Desde Junho que me perguntam o que se passa em Hong Kong.
Vou explicar, sem pretensões, ou, como por cá se diz, “atiro tijolos para
atrair jade.”
O ano passado, um cidadão de Hong Kong viajou até Taiwan
(estado que se considera independente, mas é reivindicado pela China, situação
já de si complexa). Este cidadão assassinou a sua namorada em Taiwan,
confessando-o já depois de regressado a Hong Kong. Foi acusado em Taiwan pelo
crime; mas como não existe acordo judicial entre Hong Kong
e Taiwan, o cidadão não pode nem ser extraditado para Taiwan nem ser julgado
pelo crime em Hong Kong, onde foi preso apenas por evasão fiscal.
Se Taiwan tem o complexo estatuto que acima expliquei, o
de Hong Kong está definido, sendo uma região administrativa com estatuto
especial na China. Assim, HK tem um estatuto autonómico sério, com
moeda e sistema político próprios, finanças e justiça independentes,
administração territorial e fronteiriça (emissão de passaportes, vistos, etc). Taiwan
pretende mais: quer ser considerado um país. Apesar da proximidade de HK, não
se fala a mesma língua. Porque HK e Macau são regiões administrativas especiais
e Taiwan é um estado que luta por independência, a China chama-lhe “província
rebelde”.
Para extraditar o tal prisioneiro de HK
para Taiwan, teria de entrar em vigor uma lei de extradição que
o governo de Carrie Lam pensou implementar em Hong Kong. Isto
permitiria que, no futuro, fosse extraditado de HK um
cidadão arguido de crime para qualquer país (incluindo a China,
pois, de momento, não existe acordo judicial entre a China e os seus
“territórios especiais”).

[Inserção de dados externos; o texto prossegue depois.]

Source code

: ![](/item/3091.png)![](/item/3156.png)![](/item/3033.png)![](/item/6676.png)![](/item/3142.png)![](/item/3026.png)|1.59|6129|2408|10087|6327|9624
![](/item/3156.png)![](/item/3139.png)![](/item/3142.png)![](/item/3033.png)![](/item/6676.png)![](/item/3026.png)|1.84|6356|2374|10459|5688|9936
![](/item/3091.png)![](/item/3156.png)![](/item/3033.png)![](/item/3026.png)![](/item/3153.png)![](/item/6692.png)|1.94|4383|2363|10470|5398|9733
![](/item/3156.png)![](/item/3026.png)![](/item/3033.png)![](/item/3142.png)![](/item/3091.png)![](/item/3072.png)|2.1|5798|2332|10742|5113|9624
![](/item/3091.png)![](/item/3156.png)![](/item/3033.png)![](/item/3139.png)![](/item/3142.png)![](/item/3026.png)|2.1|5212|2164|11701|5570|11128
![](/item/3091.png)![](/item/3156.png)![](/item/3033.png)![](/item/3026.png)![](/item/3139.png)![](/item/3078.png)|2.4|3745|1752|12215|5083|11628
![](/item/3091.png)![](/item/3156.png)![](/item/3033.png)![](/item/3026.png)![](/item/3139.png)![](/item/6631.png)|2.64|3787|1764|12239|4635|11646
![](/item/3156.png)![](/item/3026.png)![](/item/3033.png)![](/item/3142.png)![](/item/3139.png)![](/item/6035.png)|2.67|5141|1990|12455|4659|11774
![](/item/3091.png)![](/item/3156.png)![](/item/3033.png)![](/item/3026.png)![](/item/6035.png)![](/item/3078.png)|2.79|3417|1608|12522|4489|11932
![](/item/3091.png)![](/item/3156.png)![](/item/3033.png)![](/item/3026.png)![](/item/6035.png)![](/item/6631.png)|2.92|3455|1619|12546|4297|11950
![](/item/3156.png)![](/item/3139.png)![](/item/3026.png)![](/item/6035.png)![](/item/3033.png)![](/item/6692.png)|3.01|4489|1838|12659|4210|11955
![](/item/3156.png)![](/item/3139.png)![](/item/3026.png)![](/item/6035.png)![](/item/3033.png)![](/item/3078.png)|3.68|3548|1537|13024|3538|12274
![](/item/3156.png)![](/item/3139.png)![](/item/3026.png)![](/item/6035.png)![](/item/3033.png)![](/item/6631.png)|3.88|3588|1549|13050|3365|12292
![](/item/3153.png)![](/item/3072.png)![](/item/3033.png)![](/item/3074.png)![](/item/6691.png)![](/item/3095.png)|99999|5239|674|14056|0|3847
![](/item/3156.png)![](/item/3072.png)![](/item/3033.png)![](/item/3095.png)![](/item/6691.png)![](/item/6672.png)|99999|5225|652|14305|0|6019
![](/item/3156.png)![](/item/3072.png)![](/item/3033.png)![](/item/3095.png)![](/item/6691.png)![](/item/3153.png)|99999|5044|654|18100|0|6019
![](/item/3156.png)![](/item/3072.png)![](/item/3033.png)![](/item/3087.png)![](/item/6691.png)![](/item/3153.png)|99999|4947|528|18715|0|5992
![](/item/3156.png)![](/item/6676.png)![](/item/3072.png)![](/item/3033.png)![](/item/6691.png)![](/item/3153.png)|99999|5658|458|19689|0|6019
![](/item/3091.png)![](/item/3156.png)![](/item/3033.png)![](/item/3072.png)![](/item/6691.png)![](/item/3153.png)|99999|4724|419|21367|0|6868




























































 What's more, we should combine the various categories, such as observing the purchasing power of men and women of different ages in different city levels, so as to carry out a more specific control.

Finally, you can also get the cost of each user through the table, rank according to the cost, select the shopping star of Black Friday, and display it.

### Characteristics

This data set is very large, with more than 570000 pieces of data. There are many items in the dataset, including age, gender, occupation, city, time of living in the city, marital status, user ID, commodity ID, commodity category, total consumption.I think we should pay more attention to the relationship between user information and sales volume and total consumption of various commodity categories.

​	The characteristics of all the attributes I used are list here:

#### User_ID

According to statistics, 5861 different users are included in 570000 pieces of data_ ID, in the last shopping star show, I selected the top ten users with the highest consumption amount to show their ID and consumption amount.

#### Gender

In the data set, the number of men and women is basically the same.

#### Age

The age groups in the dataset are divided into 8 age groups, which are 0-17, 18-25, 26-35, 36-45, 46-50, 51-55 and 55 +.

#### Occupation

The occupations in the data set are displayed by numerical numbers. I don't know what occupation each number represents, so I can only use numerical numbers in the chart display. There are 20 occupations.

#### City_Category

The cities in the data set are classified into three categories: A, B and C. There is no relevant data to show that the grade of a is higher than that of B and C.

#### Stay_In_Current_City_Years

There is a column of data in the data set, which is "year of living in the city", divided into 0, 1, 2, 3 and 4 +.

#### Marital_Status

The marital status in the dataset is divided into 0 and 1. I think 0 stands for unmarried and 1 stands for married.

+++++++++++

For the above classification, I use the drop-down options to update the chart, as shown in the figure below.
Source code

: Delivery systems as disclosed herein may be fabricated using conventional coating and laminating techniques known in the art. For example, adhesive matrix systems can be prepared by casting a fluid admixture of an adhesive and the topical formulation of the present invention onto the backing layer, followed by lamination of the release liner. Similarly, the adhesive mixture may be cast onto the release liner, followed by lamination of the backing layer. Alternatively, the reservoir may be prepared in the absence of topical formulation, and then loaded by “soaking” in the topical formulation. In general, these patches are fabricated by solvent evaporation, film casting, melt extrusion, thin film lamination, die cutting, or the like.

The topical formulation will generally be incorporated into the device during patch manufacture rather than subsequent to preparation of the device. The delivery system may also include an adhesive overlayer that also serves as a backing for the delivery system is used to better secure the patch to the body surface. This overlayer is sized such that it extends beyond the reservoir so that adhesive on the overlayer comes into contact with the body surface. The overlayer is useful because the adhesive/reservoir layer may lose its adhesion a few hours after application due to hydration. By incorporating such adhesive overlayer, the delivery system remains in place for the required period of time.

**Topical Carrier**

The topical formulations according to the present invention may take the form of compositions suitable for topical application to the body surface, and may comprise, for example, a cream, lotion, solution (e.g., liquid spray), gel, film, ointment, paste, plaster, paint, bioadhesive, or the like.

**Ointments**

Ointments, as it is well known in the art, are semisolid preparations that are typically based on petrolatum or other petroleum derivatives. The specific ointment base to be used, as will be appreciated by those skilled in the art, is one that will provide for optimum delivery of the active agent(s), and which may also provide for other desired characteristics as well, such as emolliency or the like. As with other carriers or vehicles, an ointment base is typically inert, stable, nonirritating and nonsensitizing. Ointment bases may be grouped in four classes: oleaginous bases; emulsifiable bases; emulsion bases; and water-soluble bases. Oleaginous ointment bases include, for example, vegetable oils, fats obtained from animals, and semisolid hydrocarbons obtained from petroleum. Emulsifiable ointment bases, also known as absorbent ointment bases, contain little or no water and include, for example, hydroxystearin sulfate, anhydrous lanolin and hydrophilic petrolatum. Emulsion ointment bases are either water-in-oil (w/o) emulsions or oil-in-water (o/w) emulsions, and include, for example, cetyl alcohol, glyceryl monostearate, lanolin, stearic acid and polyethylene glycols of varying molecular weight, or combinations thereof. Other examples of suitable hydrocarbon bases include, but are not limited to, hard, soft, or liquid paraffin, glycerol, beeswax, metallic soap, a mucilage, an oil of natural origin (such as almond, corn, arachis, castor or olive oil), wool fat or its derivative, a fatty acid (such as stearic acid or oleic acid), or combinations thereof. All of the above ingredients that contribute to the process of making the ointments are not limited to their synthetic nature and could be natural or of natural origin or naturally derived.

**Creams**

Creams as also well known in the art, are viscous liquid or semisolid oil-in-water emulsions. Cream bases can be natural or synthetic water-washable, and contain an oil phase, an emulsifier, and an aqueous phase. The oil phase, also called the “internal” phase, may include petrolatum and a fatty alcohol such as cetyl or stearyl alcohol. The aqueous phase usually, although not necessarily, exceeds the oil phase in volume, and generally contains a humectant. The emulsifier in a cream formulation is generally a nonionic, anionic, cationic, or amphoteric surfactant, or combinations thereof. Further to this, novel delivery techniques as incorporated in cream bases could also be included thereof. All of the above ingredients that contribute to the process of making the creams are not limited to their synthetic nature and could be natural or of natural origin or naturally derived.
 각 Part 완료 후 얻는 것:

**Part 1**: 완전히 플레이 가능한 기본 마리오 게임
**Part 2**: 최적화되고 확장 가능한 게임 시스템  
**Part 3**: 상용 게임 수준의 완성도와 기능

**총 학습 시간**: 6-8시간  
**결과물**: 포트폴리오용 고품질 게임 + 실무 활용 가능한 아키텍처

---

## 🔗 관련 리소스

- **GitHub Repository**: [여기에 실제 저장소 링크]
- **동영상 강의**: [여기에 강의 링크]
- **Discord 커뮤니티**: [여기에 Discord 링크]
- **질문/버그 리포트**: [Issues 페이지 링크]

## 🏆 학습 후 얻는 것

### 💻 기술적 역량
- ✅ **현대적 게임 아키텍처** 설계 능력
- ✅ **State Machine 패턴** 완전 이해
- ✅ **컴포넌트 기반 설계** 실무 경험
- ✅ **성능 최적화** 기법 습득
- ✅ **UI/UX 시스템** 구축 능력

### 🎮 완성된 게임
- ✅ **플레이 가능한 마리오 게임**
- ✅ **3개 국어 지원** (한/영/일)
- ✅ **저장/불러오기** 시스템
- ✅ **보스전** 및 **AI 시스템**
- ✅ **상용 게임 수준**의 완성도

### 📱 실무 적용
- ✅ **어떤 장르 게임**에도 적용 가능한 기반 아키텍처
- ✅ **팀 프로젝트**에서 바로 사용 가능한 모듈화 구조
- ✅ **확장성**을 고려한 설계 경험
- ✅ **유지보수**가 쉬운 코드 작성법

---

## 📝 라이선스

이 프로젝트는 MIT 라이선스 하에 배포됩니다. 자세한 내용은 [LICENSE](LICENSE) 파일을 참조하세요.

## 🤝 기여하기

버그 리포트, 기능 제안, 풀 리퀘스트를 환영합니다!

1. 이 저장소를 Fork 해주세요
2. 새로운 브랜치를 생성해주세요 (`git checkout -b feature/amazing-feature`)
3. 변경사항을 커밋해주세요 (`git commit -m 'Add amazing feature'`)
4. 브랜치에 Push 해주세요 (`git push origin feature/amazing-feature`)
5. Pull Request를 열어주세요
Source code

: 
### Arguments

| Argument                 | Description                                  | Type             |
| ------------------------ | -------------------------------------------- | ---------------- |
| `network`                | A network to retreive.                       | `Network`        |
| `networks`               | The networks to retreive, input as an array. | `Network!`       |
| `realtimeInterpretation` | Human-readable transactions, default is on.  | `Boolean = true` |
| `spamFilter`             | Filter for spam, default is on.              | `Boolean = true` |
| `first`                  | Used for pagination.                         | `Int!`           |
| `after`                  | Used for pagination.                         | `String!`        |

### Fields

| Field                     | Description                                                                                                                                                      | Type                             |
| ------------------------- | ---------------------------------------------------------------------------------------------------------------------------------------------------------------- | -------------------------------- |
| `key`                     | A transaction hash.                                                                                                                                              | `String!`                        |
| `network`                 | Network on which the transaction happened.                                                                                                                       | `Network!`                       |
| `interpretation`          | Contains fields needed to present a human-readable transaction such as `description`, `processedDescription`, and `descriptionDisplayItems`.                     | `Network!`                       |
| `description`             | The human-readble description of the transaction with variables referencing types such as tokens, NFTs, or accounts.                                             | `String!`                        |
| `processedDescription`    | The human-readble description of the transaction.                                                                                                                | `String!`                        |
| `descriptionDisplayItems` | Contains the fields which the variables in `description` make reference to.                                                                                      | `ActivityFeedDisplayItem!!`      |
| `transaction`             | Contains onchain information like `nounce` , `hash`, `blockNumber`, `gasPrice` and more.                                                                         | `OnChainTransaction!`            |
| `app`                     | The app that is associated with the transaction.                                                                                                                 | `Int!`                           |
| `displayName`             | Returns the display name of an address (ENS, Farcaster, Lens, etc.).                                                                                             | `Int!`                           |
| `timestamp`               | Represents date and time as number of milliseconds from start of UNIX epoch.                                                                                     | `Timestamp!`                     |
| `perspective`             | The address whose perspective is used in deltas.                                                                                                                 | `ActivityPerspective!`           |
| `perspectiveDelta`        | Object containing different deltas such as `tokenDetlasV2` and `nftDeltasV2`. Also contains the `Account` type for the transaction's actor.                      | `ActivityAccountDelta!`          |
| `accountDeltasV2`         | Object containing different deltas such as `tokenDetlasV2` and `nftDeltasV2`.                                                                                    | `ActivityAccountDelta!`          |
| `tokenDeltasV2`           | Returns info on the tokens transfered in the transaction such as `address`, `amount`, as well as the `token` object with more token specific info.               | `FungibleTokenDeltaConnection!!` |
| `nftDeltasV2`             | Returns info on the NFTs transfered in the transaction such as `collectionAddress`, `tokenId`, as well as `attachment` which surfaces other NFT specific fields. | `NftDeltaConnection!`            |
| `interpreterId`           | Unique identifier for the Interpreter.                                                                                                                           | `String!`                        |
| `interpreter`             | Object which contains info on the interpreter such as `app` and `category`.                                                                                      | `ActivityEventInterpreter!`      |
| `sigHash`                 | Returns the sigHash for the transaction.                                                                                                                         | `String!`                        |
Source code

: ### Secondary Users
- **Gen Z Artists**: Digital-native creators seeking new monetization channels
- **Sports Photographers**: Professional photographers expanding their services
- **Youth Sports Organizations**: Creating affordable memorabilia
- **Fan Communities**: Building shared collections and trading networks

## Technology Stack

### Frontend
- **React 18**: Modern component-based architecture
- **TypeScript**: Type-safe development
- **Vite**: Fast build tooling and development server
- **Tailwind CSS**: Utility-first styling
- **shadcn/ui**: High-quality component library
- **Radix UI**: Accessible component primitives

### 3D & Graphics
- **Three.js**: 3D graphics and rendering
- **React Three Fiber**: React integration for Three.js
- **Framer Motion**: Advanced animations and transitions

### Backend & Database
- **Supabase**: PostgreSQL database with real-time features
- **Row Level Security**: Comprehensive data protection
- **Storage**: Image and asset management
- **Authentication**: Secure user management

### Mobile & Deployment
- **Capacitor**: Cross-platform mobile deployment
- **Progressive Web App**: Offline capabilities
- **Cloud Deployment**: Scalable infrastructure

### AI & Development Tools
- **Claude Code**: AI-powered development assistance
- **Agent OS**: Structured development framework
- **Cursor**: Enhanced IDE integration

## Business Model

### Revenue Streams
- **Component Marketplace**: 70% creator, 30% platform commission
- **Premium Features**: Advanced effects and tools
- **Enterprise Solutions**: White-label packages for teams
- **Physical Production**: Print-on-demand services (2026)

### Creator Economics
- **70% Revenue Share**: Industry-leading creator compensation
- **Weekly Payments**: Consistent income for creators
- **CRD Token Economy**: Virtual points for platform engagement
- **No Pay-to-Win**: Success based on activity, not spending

Não seria qualquer crime: foi elaborada uma
lista de menos de 40 crimes, nenhum deles de índole
política.
A quantidade de povo que, imediatamente, se manifestou
nas ruas (1.030.000 num dia) exigindo a demissão de Carrie Lam demonstrou que
esta ideia era um grande tiro no pé. De facto, tudo o que ameace a autonomia
dos territórios é visto não só como submissão à China continental mas também
como ataque aos direitos humanos, algo que os territórios sentem na pele, pois
ainda se recordam de tristes momentos nada longínquos na História. De imediato,
temendo a mesma futura subordinação a Pequim, Taiwan logo afirmou que não pedia
a extradição do criminoso ainda que a lei fosse aprovada, numa clara posição de
desagrado com as possibilidades que tal lei pode abrir no futuro. Extradições?
Jamais. Pois Hong Kong e, sobretudo, Taiwan foram o refúgio dos dissidentes que
se demarcaram da política chinesa, e, numa atitude de auto-exílio, fugiram
da perseguição que lhes foi movida.
Vendo-se cada vez mais pressionada pelo seu povo, Carrie Lam retirou
o projecto-lei. Mas, como
dizem os protestantes, “aprendemos que não podemos confiar nos políticos”. Há
10 semanas que os protestos crescem cada vez mais, exigindo democracia, não
extradição, sufrágio universal e liberdade em relação à China. Durante dois
dias, o aeroporto de HK (o 8º mais movimentado do mundo) esteve fechado à
navegação, sendo que dias antes alguns protestantes aterraram em Taiwan
(apoiante do seu movimento). As tropas chinesas já colocaram os seus tanques na
fronteira com Hong Kong, numa clara mensagem bélica, quando
até aqui tinham confiado num sistema de “atrito”.
Os protestantes de HK sabem que necessitam de
apoio. Ninguém em HK esqueceu a revolução de 2014. Menos ainda ignoram que se a
China entrar militarmente num território, nomeadamente este pequeno território,
o resultado será desfavorável para o opositor. Quer a China fazê-lo? A China
não teme ninguém. Se não o fez, é porque tenta internacionalmente ter uma
imagem diplomata, nos últimos anos, diferente da reputação que
granjeou com o massacre de Tiananmen em 1989. Para já, a economia entrou em
colapso: a de HK por razão óbvia; a de Taiwan enfrenta um boicote chinês
relativamente ao turismo desde 1 de Agosto.
Se é certo que o poder da grande China é indiscutível,
também é certo que os territórios são de gente de fibra para quem o domínio é a
morte. Resta saber que evolução terá tudo isto, em mais um episódio da história
em que os tigres incomodam o dragão.